Updates in antiplatelet agents used in cardiovascular diseases

Abstract

Background: Antiplatelet therapy is a cornerstone in coronary artery disease management. However, patients with acute coronary syndrome still remain at risk of recurrent cardiovascular events despite the advance of medical therapy. Objective: This article provides a review of antiplatelet agents used in cardiovascular diseases and focus on updates in the past 5 years. Method: Peer-reviewed clinical trials and relevant treatment guidelines were identified from MEDLINE and Current Content database (from 1966 to April 15, 2013) using search terms aspirin, clopidogrel, prasugrel, ticagrelor, glycoprotein IIb/IIIa inhibitors, antiplatelet agents, coronary artery disease, acute coronary syndrome, pharmacology, pharmacokinetics, and pharmacodynamics. Citations from the available articles were also reviewed for additional references. Results: In unstable angina and non-STsegment elevation myocardial infarction (MI), dual antiplatelet therapy (aspirin and clopidogrel) demonstrated a reduction in death from cardiovascular causes, nonfatal MI, or stroke (relative risk 0.80; 95% confidence interval [CI], 0.72-0.90).
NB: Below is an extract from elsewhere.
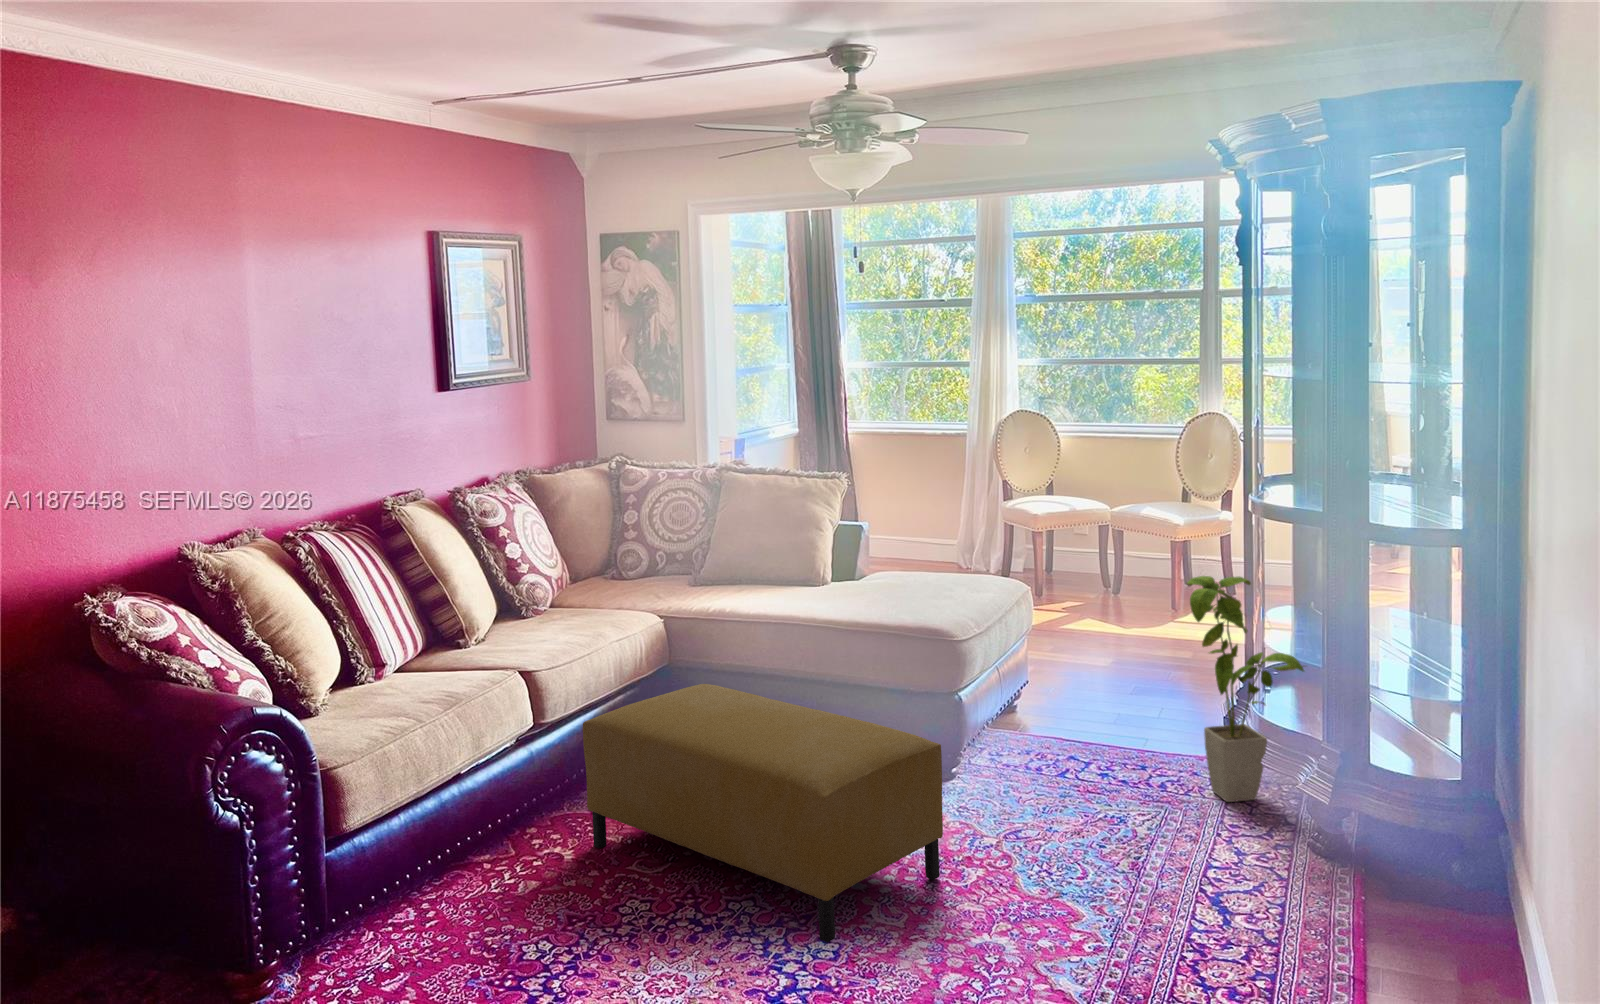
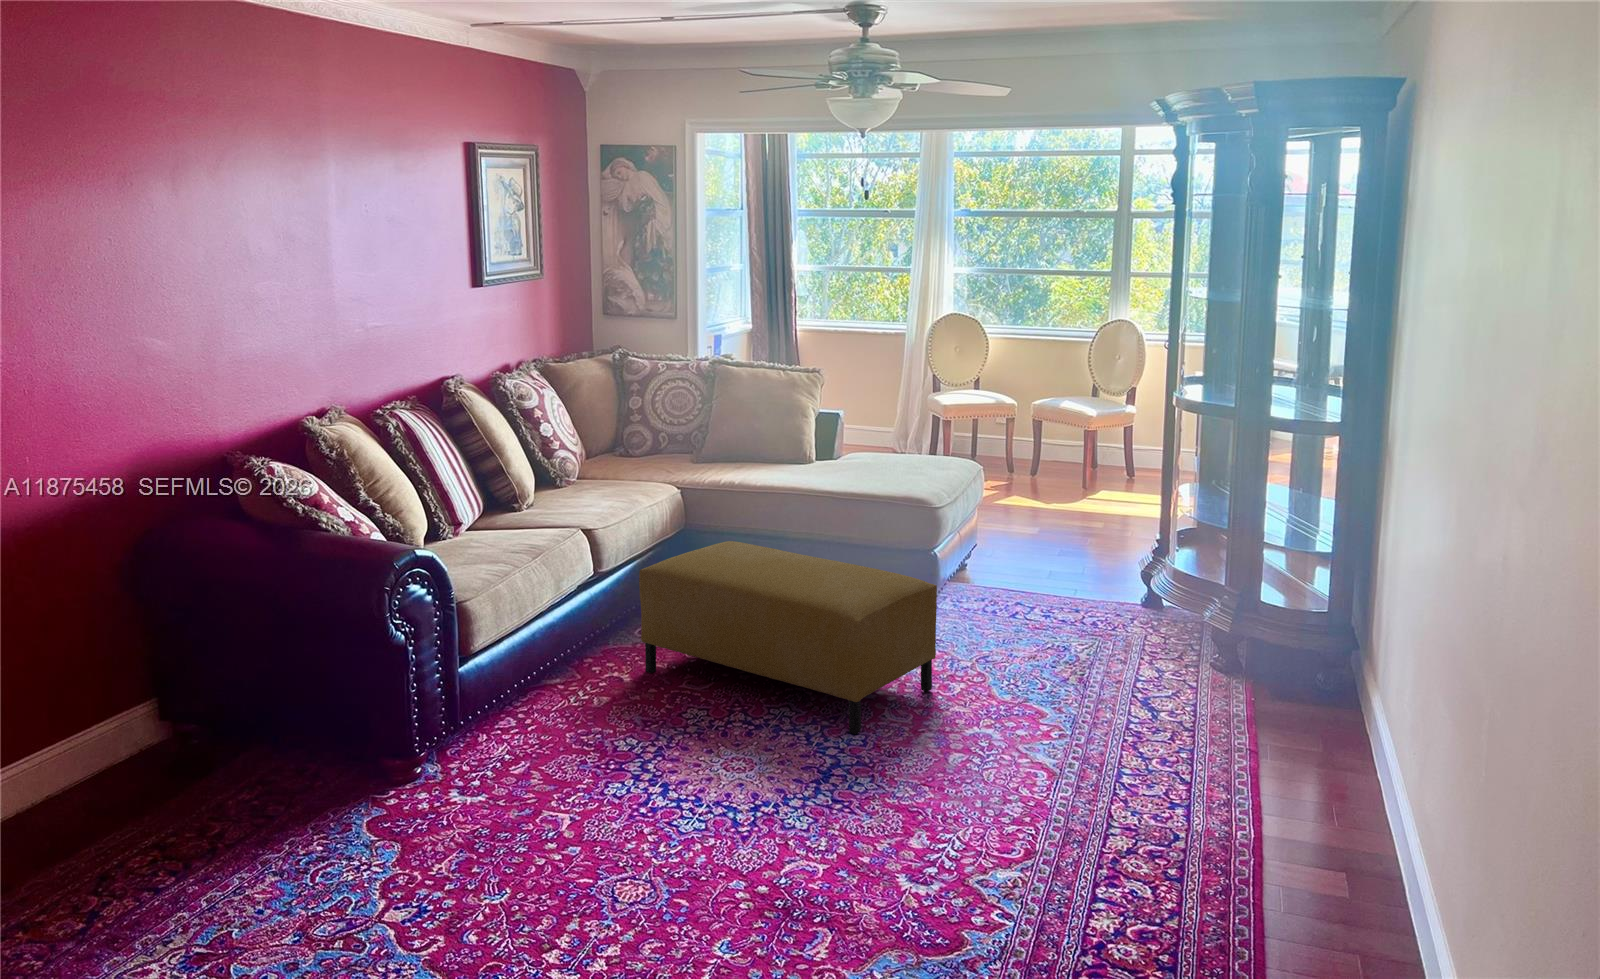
house plant: present [1187,576,1304,802] -> none [1121,456,1214,636]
In ST-segment elevation MI, dual antiplatelet therapy reduced the rate of occluded infarct-related artery/death or recurrent MI (95% CI, 24%-47%). Newer agents such as prasugrel, when compared to clopidogrel, reduced death from vascular causes, MI, or stroke in patients undergoing percutaneous coronary intervention (PCI; hazard ratio [HR], 0.81; 95% CI 0.73-0.90) but not in those receiving medical management only. When compared to clopidogrel, ticagrelor reduces death from vascular causes, MI, or stroke (HR: 0.84; 95% CI, 0.77-0.92) in patients undergoing PCI or receiving medical management only. Both the agents, however, increase the risk of bleeding in certain patient population. Conclusions: In the last 5 years, newer antiplatelet agents, including prasugrel and ticagrelor, have been demonstrated to reduce recurrent cardiovascular events compared to standard therapy and, however, also caused increase bleeding in selected patient populations. Newer agents including shorter acting P2Y12 inhibitor or antiplatelets that target other receptors are being evaluated to improve/maintain therapeutic efficacy yet minimize the risk of bleeding. © 2012 The Author(s).